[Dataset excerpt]
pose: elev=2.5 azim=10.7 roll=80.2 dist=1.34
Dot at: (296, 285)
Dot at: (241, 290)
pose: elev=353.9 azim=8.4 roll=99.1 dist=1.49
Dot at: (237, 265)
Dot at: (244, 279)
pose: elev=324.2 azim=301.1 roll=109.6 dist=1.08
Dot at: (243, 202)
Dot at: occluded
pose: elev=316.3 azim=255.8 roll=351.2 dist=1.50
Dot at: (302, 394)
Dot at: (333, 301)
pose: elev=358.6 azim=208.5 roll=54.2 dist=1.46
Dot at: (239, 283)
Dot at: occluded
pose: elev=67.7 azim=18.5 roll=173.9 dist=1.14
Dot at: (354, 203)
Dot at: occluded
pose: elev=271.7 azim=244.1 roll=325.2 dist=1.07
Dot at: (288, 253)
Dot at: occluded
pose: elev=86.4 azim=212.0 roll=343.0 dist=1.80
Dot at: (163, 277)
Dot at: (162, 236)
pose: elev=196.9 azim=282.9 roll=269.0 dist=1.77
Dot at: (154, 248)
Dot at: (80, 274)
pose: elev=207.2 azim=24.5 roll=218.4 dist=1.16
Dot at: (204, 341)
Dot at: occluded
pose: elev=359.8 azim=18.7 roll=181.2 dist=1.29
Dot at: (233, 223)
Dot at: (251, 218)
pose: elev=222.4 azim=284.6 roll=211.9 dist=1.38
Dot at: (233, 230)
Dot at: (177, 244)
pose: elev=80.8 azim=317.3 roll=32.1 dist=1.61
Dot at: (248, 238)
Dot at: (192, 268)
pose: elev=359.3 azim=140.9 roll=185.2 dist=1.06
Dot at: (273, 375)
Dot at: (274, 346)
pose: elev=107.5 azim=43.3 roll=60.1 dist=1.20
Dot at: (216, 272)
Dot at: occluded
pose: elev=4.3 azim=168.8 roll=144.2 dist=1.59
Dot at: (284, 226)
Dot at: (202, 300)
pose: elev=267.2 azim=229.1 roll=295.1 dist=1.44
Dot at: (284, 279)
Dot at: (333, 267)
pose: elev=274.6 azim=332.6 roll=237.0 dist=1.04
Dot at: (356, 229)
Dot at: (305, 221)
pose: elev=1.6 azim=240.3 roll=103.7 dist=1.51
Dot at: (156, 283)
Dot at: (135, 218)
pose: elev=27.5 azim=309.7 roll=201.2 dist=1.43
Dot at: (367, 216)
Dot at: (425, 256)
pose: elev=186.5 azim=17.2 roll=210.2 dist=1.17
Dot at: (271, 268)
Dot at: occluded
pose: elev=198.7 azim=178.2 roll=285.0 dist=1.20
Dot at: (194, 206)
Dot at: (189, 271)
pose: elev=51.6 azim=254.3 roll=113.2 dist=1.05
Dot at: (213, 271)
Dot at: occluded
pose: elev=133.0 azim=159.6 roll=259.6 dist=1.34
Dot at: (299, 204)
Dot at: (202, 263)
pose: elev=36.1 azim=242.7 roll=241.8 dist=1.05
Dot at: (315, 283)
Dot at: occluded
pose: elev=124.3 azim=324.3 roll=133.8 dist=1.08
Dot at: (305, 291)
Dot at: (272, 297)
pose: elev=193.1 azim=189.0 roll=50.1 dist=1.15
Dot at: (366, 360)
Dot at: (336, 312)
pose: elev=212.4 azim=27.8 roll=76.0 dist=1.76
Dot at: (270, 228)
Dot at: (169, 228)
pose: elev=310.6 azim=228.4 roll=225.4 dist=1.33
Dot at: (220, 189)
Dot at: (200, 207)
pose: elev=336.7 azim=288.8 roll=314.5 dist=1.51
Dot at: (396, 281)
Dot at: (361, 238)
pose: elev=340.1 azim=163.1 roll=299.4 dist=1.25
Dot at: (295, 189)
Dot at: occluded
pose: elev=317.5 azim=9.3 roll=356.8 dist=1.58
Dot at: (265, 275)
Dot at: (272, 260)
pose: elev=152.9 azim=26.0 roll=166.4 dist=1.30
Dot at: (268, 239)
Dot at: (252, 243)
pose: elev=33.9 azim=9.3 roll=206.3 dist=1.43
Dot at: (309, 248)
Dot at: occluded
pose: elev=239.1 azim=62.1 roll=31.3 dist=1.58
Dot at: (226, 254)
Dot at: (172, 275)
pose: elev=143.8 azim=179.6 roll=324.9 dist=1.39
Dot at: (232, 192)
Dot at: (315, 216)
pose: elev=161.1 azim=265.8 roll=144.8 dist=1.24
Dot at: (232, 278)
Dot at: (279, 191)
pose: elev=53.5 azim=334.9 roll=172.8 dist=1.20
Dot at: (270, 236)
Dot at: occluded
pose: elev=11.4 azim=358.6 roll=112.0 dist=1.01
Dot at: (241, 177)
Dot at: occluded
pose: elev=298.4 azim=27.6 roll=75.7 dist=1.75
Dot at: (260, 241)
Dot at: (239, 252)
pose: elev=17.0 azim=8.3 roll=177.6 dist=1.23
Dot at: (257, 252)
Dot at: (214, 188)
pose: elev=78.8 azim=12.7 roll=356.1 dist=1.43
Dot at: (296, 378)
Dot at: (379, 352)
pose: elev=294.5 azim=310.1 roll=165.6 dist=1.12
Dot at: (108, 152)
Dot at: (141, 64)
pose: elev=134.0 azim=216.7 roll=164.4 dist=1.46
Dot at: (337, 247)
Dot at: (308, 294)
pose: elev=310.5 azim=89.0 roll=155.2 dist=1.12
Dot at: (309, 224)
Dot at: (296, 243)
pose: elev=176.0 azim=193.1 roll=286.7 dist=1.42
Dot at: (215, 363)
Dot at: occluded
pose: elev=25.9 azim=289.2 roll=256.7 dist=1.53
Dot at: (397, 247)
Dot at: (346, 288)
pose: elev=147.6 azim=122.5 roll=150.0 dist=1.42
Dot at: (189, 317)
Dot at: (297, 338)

**Aim of the task:**
Rewrite the data above with "distance" in place of every "dist", keeping everything else the same.

**Reply to the task:**
pose: elev=2.5 azim=10.7 roll=80.2 distance=1.34
Dot at: (296, 285)
Dot at: (241, 290)
pose: elev=353.9 azim=8.4 roll=99.1 distance=1.49
Dot at: (237, 265)
Dot at: (244, 279)
pose: elev=324.2 azim=301.1 roll=109.6 distance=1.08
Dot at: (243, 202)
Dot at: occluded
pose: elev=316.3 azim=255.8 roll=351.2 distance=1.50
Dot at: (302, 394)
Dot at: (333, 301)
pose: elev=358.6 azim=208.5 roll=54.2 distance=1.46
Dot at: (239, 283)
Dot at: occluded
pose: elev=67.7 azim=18.5 roll=173.9 distance=1.14
Dot at: (354, 203)
Dot at: occluded
pose: elev=271.7 azim=244.1 roll=325.2 distance=1.07
Dot at: (288, 253)
Dot at: occluded
pose: elev=86.4 azim=212.0 roll=343.0 distance=1.80
Dot at: (163, 277)
Dot at: (162, 236)
pose: elev=196.9 azim=282.9 roll=269.0 distance=1.77
Dot at: (154, 248)
Dot at: (80, 274)
pose: elev=207.2 azim=24.5 roll=218.4 distance=1.16
Dot at: (204, 341)
Dot at: occluded
pose: elev=359.8 azim=18.7 roll=181.2 distance=1.29
Dot at: (233, 223)
Dot at: (251, 218)
pose: elev=222.4 azim=284.6 roll=211.9 distance=1.38
Dot at: (233, 230)
Dot at: (177, 244)
pose: elev=80.8 azim=317.3 roll=32.1 distance=1.61
Dot at: (248, 238)
Dot at: (192, 268)
pose: elev=359.3 azim=140.9 roll=185.2 distance=1.06
Dot at: (273, 375)
Dot at: (274, 346)
pose: elev=107.5 azim=43.3 roll=60.1 distance=1.20
Dot at: (216, 272)
Dot at: occluded
pose: elev=4.3 azim=168.8 roll=144.2 distance=1.59
Dot at: (284, 226)
Dot at: (202, 300)
pose: elev=267.2 azim=229.1 roll=295.1 distance=1.44
Dot at: (284, 279)
Dot at: (333, 267)
pose: elev=274.6 azim=332.6 roll=237.0 distance=1.04
Dot at: (356, 229)
Dot at: (305, 221)
pose: elev=1.6 azim=240.3 roll=103.7 distance=1.51
Dot at: (156, 283)
Dot at: (135, 218)
pose: elev=27.5 azim=309.7 roll=201.2 distance=1.43
Dot at: (367, 216)
Dot at: (425, 256)
pose: elev=186.5 azim=17.2 roll=210.2 distance=1.17
Dot at: (271, 268)
Dot at: occluded
pose: elev=198.7 azim=178.2 roll=285.0 distance=1.20
Dot at: (194, 206)
Dot at: (189, 271)
pose: elev=51.6 azim=254.3 roll=113.2 distance=1.05
Dot at: (213, 271)
Dot at: occluded
pose: elev=133.0 azim=159.6 roll=259.6 distance=1.34
Dot at: (299, 204)
Dot at: (202, 263)
pose: elev=36.1 azim=242.7 roll=241.8 distance=1.05
Dot at: (315, 283)
Dot at: occluded
pose: elev=124.3 azim=324.3 roll=133.8 distance=1.08
Dot at: (305, 291)
Dot at: (272, 297)
pose: elev=193.1 azim=189.0 roll=50.1 distance=1.15
Dot at: (366, 360)
Dot at: (336, 312)
pose: elev=212.4 azim=27.8 roll=76.0 distance=1.76
Dot at: (270, 228)
Dot at: (169, 228)
pose: elev=310.6 azim=228.4 roll=225.4 distance=1.33
Dot at: (220, 189)
Dot at: (200, 207)
pose: elev=336.7 azim=288.8 roll=314.5 distance=1.51
Dot at: (396, 281)
Dot at: (361, 238)
pose: elev=340.1 azim=163.1 roll=299.4 distance=1.25
Dot at: (295, 189)
Dot at: occluded
pose: elev=317.5 azim=9.3 roll=356.8 distance=1.58
Dot at: (265, 275)
Dot at: (272, 260)
pose: elev=152.9 azim=26.0 roll=166.4 distance=1.30
Dot at: (268, 239)
Dot at: (252, 243)
pose: elev=33.9 azim=9.3 roll=206.3 distance=1.43
Dot at: (309, 248)
Dot at: occluded
pose: elev=239.1 azim=62.1 roll=31.3 distance=1.58
Dot at: (226, 254)
Dot at: (172, 275)
pose: elev=143.8 azim=179.6 roll=324.9 distance=1.39
Dot at: (232, 192)
Dot at: (315, 216)
pose: elev=161.1 azim=265.8 roll=144.8 distance=1.24
Dot at: (232, 278)
Dot at: (279, 191)
pose: elev=53.5 azim=334.9 roll=172.8 distance=1.20
Dot at: (270, 236)
Dot at: occluded
pose: elev=11.4 azim=358.6 roll=112.0 distance=1.01
Dot at: (241, 177)
Dot at: occluded
pose: elev=298.4 azim=27.6 roll=75.7 distance=1.75
Dot at: (260, 241)
Dot at: (239, 252)
pose: elev=17.0 azim=8.3 roll=177.6 distance=1.23
Dot at: (257, 252)
Dot at: (214, 188)
pose: elev=78.8 azim=12.7 roll=356.1 distance=1.43
Dot at: (296, 378)
Dot at: (379, 352)
pose: elev=294.5 azim=310.1 roll=165.6 distance=1.12
Dot at: (108, 152)
Dot at: (141, 64)
pose: elev=134.0 azim=216.7 roll=164.4 distance=1.46
Dot at: (337, 247)
Dot at: (308, 294)
pose: elev=310.5 azim=89.0 roll=155.2 distance=1.12
Dot at: (309, 224)
Dot at: (296, 243)
pose: elev=176.0 azim=193.1 roll=286.7 distance=1.42
Dot at: (215, 363)
Dot at: occluded
pose: elev=25.9 azim=289.2 roll=256.7 distance=1.53
Dot at: (397, 247)
Dot at: (346, 288)
pose: elev=147.6 azim=122.5 roll=150.0 distance=1.42
Dot at: (189, 317)
Dot at: (297, 338)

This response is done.